Calvin Plummer

Personal information
- Date of birth: 14 February 1963 (age 62)
- Place of birth: Nottingham, England
- Position(s): Winger

Senior career*
- Years: Team / Apps / (Gls)
- 1981–1982: Nottingham Forest / 14 / (2)
- 1982–1983: Chesterfield / 28 / (7)
- 1983–1984: Derby County / 27 / (3)
- 1984–1986: Barnsley / 54 / (7)
- 1986–1988: Nottingham Forest / 8 / (2)
- 1988–1989: Plymouth Argyle / 23 / (1)
- 1989–1991: Chesterfield / 71 / (12)

= Calvin Plummer =

English footballer

Calvin Plummer (born 14 February 1963) is an English former professional footballer born in Nottingham who played as a winger in the Football League for Nottingham Forest, Chesterfield, Derby County, Barnsley and Plymouth Argyle. He also played on loan for Derry City in the League of Ireland playing in the 1988 FAI Cup Final and for Lahden Reipas in Finland, and for English non-league clubs Gainsborough Trinity, Shepshed Albion, Corby Town, Nuneaton Borough, Birstall United, Grantham Town, Arnold Town, Shepshed Dynamo and Kirby Muxloe.
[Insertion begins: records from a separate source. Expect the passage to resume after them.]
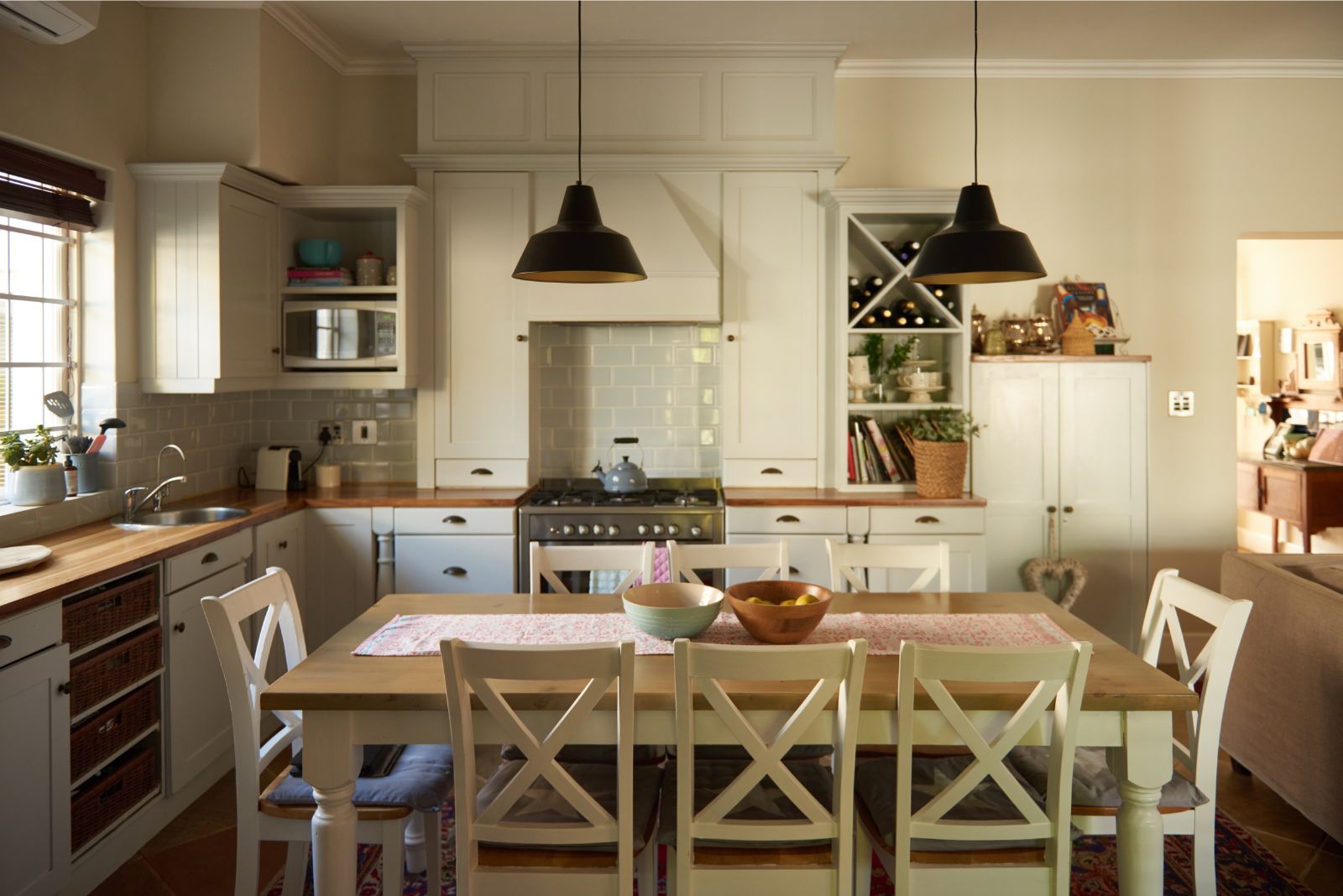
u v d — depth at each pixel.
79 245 3.52
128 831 2.85
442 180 4.28
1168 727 1.98
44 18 2.73
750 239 4.29
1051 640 2.36
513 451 4.33
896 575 4.05
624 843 1.88
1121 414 4.36
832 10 3.91
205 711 3.25
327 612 4.10
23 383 3.32
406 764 2.28
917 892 1.94
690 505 4.14
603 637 2.38
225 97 3.79
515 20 4.01
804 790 1.89
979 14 3.97
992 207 2.57
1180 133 4.64
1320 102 4.64
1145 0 3.84
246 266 3.88
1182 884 2.70
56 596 2.44
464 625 2.50
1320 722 2.81
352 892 2.03
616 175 4.24
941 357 4.53
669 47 4.24
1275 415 7.48
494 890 1.92
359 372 4.20
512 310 4.29
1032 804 1.92
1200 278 4.68
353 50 4.40
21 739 2.33
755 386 4.31
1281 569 3.20
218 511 3.73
He was manager of Bilborough and joint manager of Arnold Town, before taking becoming assistant manager at Gedling Miners Welfare.

Plummer also caused controversy in 1982, when he agreed to play on an unofficial tour of South Africa. The tour, organised by Jimmy Hill and sponsored by South African Breweries, was largely made up of players heading toward the end of their careers. Plummer's presence as the only younger player, as well as the only black player in the initial squad, gave rise to accusations of tokenism. The tour itself was both a footballing and public relations disaster and caused great damage to Plummer's career. Brian Clough, his Nottingham Forest manager at the time, was publicly critical of Plummer's naivety and relations did sour between them. Despite this, Clough re-signed Plummer later in his career.